* Problem requirements:
Reproduce every item below line for line, keeping each character, symbol and mark unchanged.

* Collected data:
++++++++++
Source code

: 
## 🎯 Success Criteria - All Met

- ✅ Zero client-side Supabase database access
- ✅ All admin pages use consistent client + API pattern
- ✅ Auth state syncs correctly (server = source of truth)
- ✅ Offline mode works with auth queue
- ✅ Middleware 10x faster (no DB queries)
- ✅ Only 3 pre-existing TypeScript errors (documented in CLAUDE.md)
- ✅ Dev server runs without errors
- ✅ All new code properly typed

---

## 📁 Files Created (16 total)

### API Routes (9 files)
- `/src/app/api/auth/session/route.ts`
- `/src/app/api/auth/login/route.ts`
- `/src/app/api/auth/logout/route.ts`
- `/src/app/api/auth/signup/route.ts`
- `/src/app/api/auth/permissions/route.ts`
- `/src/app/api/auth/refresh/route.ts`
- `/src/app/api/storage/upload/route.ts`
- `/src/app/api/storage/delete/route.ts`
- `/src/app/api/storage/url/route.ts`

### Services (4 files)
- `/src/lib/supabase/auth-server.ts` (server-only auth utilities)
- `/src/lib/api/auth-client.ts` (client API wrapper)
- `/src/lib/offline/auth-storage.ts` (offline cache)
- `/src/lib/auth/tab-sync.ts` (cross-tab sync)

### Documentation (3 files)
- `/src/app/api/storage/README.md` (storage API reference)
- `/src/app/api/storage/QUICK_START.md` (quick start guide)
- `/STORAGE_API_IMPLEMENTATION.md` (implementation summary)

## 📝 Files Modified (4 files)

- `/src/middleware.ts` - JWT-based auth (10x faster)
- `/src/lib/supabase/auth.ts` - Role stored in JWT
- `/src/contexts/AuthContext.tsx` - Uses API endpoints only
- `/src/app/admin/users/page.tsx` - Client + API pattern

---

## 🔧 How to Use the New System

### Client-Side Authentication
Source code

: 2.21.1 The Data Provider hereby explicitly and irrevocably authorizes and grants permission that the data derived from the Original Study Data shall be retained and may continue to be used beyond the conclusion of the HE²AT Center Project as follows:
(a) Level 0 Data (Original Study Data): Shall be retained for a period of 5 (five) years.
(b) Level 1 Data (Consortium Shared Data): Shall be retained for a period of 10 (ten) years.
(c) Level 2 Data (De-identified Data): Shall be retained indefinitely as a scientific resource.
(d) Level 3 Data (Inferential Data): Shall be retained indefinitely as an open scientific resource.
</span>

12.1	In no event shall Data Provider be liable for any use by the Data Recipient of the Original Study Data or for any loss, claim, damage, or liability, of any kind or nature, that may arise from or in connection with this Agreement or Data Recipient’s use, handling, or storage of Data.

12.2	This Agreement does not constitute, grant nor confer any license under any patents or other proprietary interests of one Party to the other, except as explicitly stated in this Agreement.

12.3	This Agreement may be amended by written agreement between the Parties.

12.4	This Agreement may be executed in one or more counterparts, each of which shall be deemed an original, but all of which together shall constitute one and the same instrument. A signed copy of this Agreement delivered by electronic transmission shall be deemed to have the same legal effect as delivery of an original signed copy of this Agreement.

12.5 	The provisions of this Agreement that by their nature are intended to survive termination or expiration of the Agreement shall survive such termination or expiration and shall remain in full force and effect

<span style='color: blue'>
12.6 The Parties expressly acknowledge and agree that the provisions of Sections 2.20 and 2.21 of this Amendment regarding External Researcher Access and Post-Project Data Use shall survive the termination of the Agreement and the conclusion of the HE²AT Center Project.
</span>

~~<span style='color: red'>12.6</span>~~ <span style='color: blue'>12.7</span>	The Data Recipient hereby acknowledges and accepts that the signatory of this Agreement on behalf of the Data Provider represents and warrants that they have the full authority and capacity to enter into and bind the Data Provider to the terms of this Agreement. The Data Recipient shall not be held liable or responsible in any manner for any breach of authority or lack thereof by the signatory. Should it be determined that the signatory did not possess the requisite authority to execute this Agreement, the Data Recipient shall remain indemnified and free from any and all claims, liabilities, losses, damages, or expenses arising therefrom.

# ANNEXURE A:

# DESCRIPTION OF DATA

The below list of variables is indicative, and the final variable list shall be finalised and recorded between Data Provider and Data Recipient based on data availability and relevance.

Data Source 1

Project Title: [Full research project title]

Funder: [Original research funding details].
++++++++++
* Answer for the task:
Source code

: 
## 🎯 Success Criteria - All Met

- ✅ Zero client-side Supabase database access
- ✅ All admin pages use consistent client + API pattern
- ✅ Auth state syncs correctly (server = source of truth)
- ✅ Offline mode works with auth queue
- ✅ Middleware 10x faster (no DB queries)
- ✅ Only 3 pre-existing TypeScript errors (documented in CLAUDE.md)
- ✅ Dev server runs without errors
- ✅ All new code properly typed

---

## 📁 Files Created (16 total)

### API Routes (9 files)
- `/src/app/api/auth/session/route.ts`
- `/src/app/api/auth/login/route.ts`
- `/src/app/api/auth/logout/route.ts`
- `/src/app/api/auth/signup/route.ts`
- `/src/app/api/auth/permissions/route.ts`
- `/src/app/api/auth/refresh/route.ts`
- `/src/app/api/storage/upload/route.ts`
- `/src/app/api/storage/delete/route.ts`
- `/src/app/api/storage/url/route.ts`

### Services (4 files)
- `/src/lib/supabase/auth-server.ts` (server-only auth utilities)
- `/src/lib/api/auth-client.ts` (client API wrapper)
- `/src/lib/offline/auth-storage.ts` (offline cache)
- `/src/lib/auth/tab-sync.ts` (cross-tab sync)

### Documentation (3 files)
- `/src/app/api/storage/README.md` (storage API reference)
- `/src/app/api/storage/QUICK_START.md` (quick start guide)
- `/STORAGE_API_IMPLEMENTATION.md` (implementation summary)

## 📝 Files Modified (4 files)

- `/src/middleware.ts` - JWT-based auth (10x faster)
- `/src/lib/supabase/auth.ts` - Role stored in JWT
- `/src/contexts/AuthContext.tsx` - Uses API endpoints only
- `/src/app/admin/users/page.tsx` - Client + API pattern

---

## 🔧 How to Use the New System

### Client-Side Authentication
Source code

: 2.21.1 The Data Provider hereby explicitly and irrevocably authorizes and grants permission that the data derived from the Original Study Data shall be retained and may continue to be used beyond the conclusion of the HE²AT Center Project as follows:
(a) Level 0 Data (Original Study Data): Shall be retained for a period of 5 (five) years.
(b) Level 1 Data (Consortium Shared Data): Shall be retained for a period of 10 (ten) years.
(c) Level 2 Data (De-identified Data): Shall be retained indefinitely as a scientific resource.
(d) Level 3 Data (Inferential Data): Shall be retained indefinitely as an open scientific resource.
</span>

12.1	In no event shall Data Provider be liable for any use by the Data Recipient of the Original Study Data or for any loss, claim, damage, or liability, of any kind or nature, that may arise from or in connection with this Agreement or Data Recipient’s use, handling, or storage of Data.

12.2	This Agreement does not constitute, grant nor confer any license under any patents or other proprietary interests of one Party to the other, except as explicitly stated in this Agreement.

12.3	This Agreement may be amended by written agreement between the Parties.

12.4	This Agreement may be executed in one or more counterparts, each of which shall be deemed an original, but all of which together shall constitute one and the same instrument. A signed copy of this Agreement delivered by electronic transmission shall be deemed to have the same legal effect as delivery of an original signed copy of this Agreement.

12.5 	The provisions of this Agreement that by their nature are intended to survive termination or expiration of the Agreement shall survive such termination or expiration and shall remain in full force and effect

<span style='color: blue'>
12.6 The Parties expressly acknowledge and agree that the provisions of Sections 2.20 and 2.21 of this Amendment regarding External Researcher Access and Post-Project Data Use shall survive the termination of the Agreement and the conclusion of the HE²AT Center Project.
</span>

~~<span style='color: red'>12.6</span>~~ <span style='color: blue'>12.7</span>	The Data Recipient hereby acknowledges and accepts that the signatory of this Agreement on behalf of the Data Provider represents and warrants that they have the full authority and capacity to enter into and bind the Data Provider to the terms of this Agreement. The Data Recipient shall not be held liable or responsible in any manner for any breach of authority or lack thereof by the signatory. Should it be determined that the signatory did not possess the requisite authority to execute this Agreement, the Data Recipient shall remain indemnified and free from any and all claims, liabilities, losses, damages, or expenses arising therefrom.

# ANNEXURE A:

# DESCRIPTION OF DATA

The below list of variables is indicative, and the final variable list shall be finalised and recorded between Data Provider and Data Recipient based on data availability and relevance.

Data Source 1

Project Title: [Full research project title]

Funder: [Original research funding details].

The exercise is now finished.